After coming out as bisexual in 2016, Amandla Stenberg has opened up about her sexuality once again: She is gay and happy to be gay.
The world needs to look kindly on this journey made by a young person so publicly, and laud her not necessarily for her bravery (though she definitely has that) but for her openness about her personal journey.
By sharing her story, Stenberg is already making the world better — she has been named most influential teen by TIME Magazine twice and has been working in entertainment since she was 4 years old. Her activism has been a part of her approach to stardom for almost as long, and in an interview with Wonderland, she speaks eloquently about race and sexuality.
As a 19-year-old, Stenberg’s announcement is important because it shows the way a person can go through a journey over time with their sexuality and identity.

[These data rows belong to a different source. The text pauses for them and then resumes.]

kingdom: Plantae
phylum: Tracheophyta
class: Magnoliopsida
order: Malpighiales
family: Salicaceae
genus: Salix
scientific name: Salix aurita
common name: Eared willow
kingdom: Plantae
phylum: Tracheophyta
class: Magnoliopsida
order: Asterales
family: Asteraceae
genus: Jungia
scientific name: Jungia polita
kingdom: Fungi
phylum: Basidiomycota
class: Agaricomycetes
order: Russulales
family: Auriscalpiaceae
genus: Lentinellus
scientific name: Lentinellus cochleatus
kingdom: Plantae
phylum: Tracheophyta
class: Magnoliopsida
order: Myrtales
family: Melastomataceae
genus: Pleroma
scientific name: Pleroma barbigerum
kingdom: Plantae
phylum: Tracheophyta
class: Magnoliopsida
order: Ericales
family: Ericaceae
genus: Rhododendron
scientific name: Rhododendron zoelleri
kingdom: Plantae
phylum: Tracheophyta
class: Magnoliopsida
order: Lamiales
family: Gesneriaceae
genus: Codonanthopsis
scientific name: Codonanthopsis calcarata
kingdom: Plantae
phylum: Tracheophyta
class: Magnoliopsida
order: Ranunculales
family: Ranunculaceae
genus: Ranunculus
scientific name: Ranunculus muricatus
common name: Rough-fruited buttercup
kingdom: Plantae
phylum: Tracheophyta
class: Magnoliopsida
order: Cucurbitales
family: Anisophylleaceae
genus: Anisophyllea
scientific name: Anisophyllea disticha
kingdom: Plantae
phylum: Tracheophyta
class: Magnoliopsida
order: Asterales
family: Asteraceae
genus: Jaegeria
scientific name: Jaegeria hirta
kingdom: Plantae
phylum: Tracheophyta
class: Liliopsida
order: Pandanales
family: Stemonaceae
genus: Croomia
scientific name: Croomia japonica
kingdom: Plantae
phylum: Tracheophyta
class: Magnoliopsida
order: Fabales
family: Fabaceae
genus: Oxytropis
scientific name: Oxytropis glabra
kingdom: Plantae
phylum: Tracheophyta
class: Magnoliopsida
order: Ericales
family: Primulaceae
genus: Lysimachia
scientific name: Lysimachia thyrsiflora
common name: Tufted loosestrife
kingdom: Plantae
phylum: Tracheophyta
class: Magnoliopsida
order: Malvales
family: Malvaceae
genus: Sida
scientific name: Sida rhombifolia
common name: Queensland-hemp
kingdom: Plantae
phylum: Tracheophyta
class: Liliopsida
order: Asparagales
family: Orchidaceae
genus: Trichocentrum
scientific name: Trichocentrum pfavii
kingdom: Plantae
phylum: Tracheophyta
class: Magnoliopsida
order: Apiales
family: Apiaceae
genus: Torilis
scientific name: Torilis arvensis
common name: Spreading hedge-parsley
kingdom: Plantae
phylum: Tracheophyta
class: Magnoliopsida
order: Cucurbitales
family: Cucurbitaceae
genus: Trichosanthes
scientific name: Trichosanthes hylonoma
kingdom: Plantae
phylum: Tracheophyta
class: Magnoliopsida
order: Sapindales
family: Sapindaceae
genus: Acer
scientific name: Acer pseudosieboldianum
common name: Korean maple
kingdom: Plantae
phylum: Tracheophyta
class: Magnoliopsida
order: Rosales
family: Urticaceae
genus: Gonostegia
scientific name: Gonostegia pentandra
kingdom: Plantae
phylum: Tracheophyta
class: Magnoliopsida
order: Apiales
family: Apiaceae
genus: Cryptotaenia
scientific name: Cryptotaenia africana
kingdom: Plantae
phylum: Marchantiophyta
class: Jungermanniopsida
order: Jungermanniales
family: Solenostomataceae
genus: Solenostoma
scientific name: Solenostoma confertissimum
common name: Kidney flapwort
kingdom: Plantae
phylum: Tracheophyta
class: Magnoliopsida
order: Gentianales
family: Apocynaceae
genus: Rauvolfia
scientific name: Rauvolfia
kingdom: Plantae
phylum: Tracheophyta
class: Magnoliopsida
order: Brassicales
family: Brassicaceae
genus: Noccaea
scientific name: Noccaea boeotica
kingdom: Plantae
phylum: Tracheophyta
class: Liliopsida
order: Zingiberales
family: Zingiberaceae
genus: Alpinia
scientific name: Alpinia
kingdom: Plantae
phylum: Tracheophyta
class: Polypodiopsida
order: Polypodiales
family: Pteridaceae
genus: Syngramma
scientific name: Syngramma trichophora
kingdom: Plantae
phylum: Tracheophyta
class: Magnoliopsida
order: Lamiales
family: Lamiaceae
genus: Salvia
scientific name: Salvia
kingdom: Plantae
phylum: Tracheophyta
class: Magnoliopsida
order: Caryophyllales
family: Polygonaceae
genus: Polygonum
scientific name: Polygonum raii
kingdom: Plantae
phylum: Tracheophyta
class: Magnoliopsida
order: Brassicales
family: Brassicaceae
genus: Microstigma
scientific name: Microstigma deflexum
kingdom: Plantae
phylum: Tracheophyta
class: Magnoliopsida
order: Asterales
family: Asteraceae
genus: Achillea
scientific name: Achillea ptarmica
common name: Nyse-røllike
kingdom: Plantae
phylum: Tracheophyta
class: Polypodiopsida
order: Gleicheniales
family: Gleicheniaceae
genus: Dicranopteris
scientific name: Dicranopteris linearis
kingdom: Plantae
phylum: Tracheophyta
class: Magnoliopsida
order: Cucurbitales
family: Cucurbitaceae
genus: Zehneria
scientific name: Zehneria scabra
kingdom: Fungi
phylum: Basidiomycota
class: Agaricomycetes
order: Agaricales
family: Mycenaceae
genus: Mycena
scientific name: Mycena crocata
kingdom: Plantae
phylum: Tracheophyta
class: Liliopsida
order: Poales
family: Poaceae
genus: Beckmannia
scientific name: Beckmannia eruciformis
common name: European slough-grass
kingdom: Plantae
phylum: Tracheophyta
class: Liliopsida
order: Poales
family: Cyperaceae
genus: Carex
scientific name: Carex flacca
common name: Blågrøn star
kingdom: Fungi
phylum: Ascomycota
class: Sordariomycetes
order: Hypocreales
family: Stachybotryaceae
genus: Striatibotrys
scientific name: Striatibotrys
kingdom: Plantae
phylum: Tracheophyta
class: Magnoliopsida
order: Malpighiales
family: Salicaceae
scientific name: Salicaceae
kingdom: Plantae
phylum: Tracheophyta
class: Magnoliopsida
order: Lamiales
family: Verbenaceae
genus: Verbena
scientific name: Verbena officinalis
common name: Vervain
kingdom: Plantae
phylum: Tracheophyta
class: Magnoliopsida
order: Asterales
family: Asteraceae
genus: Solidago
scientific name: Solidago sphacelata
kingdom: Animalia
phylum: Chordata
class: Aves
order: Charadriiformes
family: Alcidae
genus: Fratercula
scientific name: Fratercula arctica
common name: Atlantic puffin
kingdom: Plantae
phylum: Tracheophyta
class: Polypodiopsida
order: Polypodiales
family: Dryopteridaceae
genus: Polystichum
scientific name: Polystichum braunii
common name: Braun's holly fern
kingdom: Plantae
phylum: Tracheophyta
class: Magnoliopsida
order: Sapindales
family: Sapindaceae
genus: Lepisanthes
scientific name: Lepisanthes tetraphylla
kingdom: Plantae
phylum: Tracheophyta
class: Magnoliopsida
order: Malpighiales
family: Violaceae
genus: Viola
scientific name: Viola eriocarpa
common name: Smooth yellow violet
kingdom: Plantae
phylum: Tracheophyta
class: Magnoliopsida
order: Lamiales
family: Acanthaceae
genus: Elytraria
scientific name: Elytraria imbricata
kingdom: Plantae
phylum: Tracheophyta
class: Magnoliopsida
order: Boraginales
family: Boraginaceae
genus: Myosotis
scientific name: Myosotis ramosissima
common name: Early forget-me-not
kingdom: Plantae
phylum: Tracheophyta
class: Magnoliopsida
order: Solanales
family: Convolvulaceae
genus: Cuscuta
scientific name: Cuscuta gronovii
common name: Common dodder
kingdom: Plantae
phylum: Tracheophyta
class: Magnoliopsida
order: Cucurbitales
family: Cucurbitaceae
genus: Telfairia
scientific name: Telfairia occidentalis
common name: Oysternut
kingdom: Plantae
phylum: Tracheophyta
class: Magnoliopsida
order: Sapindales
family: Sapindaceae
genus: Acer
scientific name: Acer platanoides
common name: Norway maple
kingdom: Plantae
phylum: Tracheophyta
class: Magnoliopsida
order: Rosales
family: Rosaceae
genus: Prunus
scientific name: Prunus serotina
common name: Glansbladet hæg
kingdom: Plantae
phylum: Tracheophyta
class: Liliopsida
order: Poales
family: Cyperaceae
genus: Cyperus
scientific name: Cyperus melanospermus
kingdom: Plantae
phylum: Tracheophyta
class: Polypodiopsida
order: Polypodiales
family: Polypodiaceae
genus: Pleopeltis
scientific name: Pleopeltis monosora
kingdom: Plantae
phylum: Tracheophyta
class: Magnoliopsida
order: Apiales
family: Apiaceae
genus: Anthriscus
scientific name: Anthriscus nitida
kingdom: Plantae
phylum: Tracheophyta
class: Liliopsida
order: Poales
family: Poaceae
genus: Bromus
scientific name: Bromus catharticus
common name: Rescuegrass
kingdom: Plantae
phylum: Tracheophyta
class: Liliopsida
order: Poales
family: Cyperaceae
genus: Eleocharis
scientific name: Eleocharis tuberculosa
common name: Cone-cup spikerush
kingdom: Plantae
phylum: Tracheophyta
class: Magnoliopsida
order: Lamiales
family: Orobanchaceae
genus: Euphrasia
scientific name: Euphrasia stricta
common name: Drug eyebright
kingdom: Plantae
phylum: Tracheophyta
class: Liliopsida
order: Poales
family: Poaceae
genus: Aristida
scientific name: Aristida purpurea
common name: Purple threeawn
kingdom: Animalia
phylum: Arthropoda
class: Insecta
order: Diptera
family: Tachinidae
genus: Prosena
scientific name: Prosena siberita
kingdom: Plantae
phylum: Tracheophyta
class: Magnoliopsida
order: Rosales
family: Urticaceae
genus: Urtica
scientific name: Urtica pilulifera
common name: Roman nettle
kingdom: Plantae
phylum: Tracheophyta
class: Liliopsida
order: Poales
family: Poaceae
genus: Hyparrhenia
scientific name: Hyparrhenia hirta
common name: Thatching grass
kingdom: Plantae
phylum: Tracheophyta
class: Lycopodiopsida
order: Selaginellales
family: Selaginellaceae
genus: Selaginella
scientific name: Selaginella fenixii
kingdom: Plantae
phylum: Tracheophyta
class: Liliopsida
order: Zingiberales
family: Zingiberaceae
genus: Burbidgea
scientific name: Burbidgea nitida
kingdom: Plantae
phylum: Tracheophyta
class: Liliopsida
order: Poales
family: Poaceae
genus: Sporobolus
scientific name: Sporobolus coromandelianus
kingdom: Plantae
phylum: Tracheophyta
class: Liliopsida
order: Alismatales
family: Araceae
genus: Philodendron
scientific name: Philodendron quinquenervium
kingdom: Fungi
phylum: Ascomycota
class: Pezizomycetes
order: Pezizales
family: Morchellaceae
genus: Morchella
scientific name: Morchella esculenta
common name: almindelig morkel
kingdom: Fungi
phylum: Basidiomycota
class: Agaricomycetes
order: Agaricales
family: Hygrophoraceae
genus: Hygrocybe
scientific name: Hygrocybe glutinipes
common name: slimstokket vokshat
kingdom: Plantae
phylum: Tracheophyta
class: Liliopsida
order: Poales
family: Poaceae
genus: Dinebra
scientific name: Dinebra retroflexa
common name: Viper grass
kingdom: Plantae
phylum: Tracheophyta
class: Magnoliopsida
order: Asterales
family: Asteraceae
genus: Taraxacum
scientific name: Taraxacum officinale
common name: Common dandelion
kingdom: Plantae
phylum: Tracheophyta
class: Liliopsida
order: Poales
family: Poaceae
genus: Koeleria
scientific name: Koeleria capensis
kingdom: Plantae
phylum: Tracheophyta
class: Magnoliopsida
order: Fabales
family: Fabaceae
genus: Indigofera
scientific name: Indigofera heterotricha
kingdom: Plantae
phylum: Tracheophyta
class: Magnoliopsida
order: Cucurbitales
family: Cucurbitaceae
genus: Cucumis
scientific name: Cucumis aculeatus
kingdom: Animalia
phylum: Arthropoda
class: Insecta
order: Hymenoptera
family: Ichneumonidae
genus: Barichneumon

The fact that she once came out as bisexual doesn’t mean that she somehow perjured herself; it’s a testament to the way that understanding oneself can sometimes take time and that finding the right label can be difficult.
Frankly, people will probably use Stenberg’s announcement that she is gay as a way to invalidate the identity of bi women. This isn’t what her journey means — bi women are real and being bi is a real identity. Having a change in sexuality and gender over time, especially for teenagers, is normal and doesn’t need to be the source of questioning.
The interview in which she made her announcement also fortuitously came at a time when Stenberg is going to be on screens across America for a while. She’ll be in “The Darkest Minds” and in the highly anticipated film adaptation of “The Hate U Give.”
For the past couple of years, Stenberg has been featured in several films based on books for young adults.
In some ways, her story is the encapsulation of where YA lit has been and should be moving toward: stories about diverse teenagers from various places with different experiences and identities to share.
The media that teenagers consume is integral in forming the world into the image of acceptance. Young black girls need to see themselves on screen, and white teenagers also crucially need to see positive representation of black people in media.
Groups like We Need Diverse Books have been working to elevate the voices of people from different backgrounds in literature for children and teenagers, and Stenberg’s work on “The Hate U Give” will at least partly be a vindication for that work: a young black girl working thoughtfully on a movie based on a novel by another black woman.
Stenberg herself wished the media had portrayed stories such as her own more.
“Had I had more representations of black gay women growing up, I probably would’ve come to conclusions around my sexuality much earlier,” she explained, “because I would’ve had more of a conception of what was possible and okay.”
Stenberg’s journey is beautiful to see because now she is going to create that kind of world for herself, where she can empower herself and others by coming out and inspiring people to see themselves as “whole, complete, and normal.”